Abrí el sobre, que conteía una carta escrita a máquina y un trozo de cuerda dentro de una bolsita de nylon. Leí en voz alta.
Le decían que habían leído con mucha atención su carta del día tal y cual, y que el problema de sus piernas era muy frecuente: los Padres de la Iglesia ya se habían dedicado a estudiar ese mal, y con la ayuda de Dios podrían a su vez ayudarla por intermedio de esa cuerda, que no era una soga común y corriente sino una hebrea especialmente cortada de la cuerda de la campana de la catedral, bendecida con las plegarias adecuadas antes de serle enviada. Debería anudársela al cuello durante siete días, repitiendo cada mañana con gran unción la plegaria adjunta; sería también conveniente que durante esa semana se comportara con recato y discreción. Agregaban finalmente que si le remordía la conciencia por algún pecado capital que hubiera cometido, no debía esperar que la hebra le brindara ayuda alguna.

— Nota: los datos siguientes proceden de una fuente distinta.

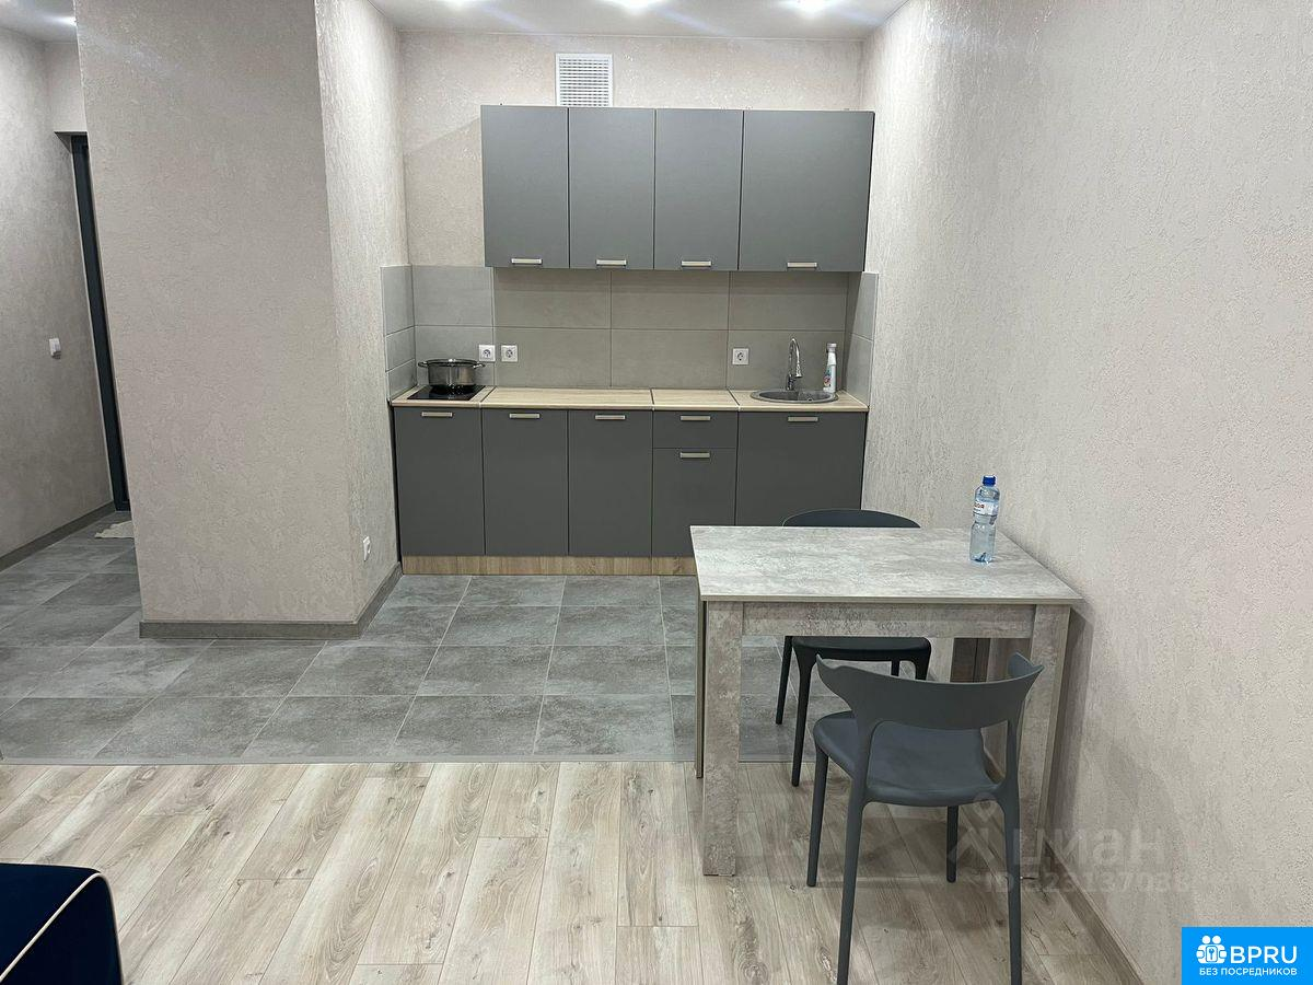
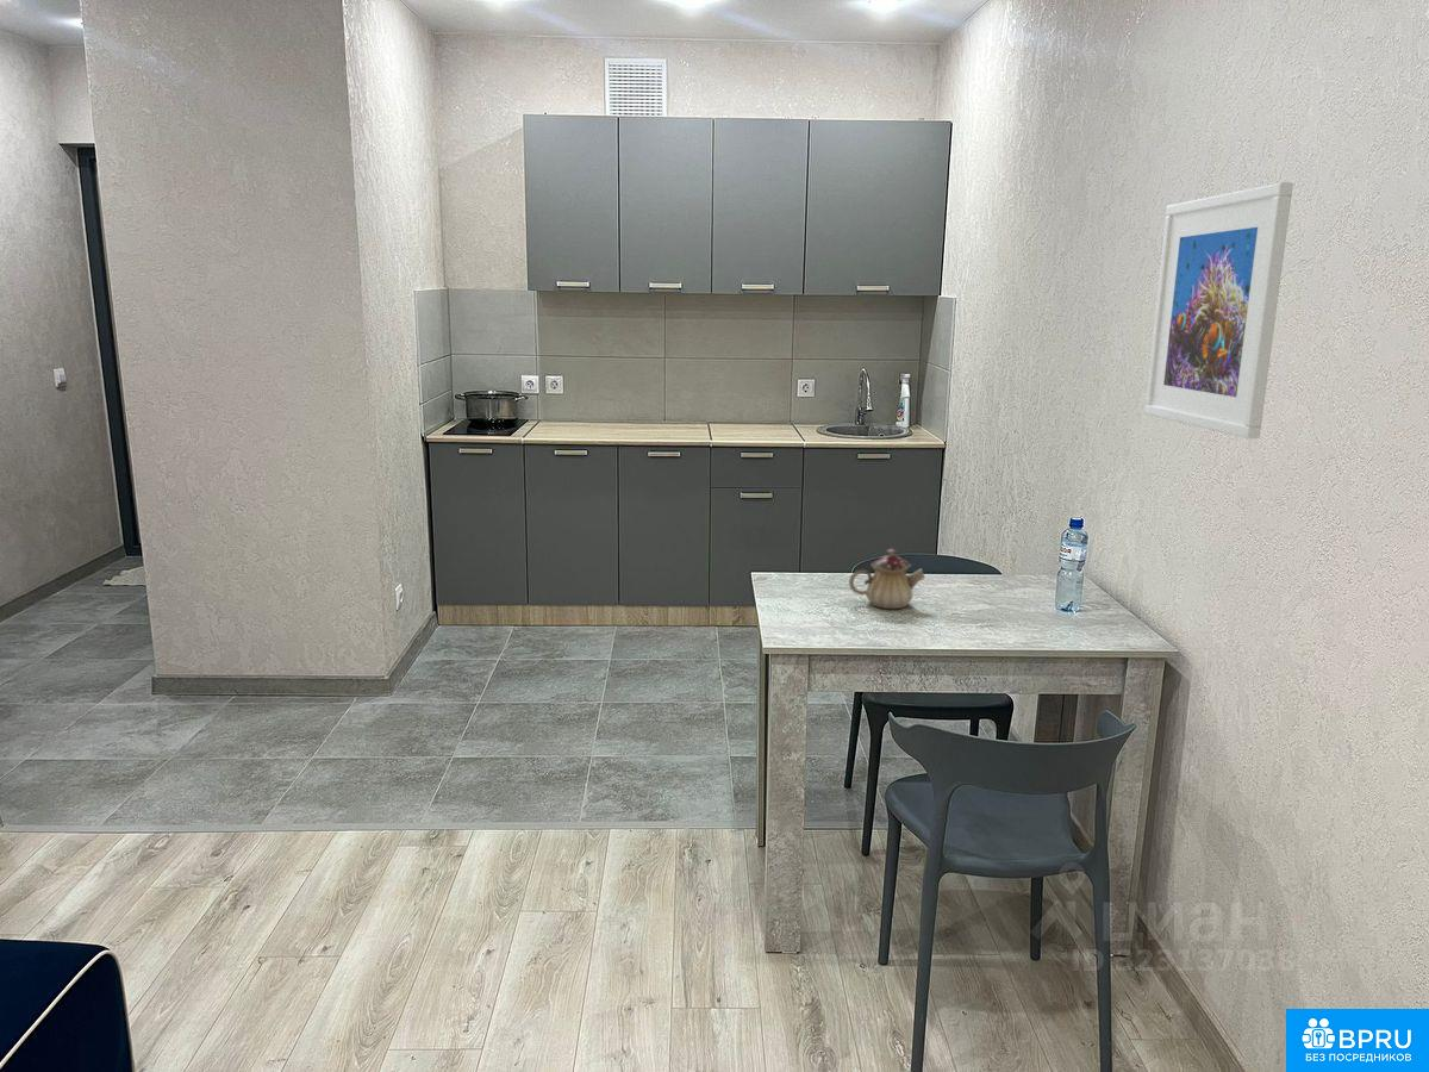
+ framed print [1143,181,1294,440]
+ teapot [848,548,925,610]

Al final de la carta le informaban que ponían la hebra a su disposición gratuitamente, que al concluir la semana debía restituirla por correo certificado y que "el Señor que había asumido sobre sí todos nuestros pecados y sufrimientos, la liberaría también a ella de su dolor".
"Tonterías", prorrumpió la señora Dubois, que durante toda la lectura había escuchado atentamente, si bien de vez en cuando se insinuaba en su rostro una sutil expresión de desdén o enojo. Añadió "bellacos gordos", pero tomó la hebrea y la anudó rápidamente a su cuello, y mientras susurraba la plegaria con los ojos cerrados, la colocó entre sus senos.
Cuando terminó de recitar la plegaria, la señora Dubois abrió los ojos y dijo: "Si no quisiera llegar al final con piernas bellas, no le daría esta satisfacción", mientras señalaba con el dedo hacia arriba.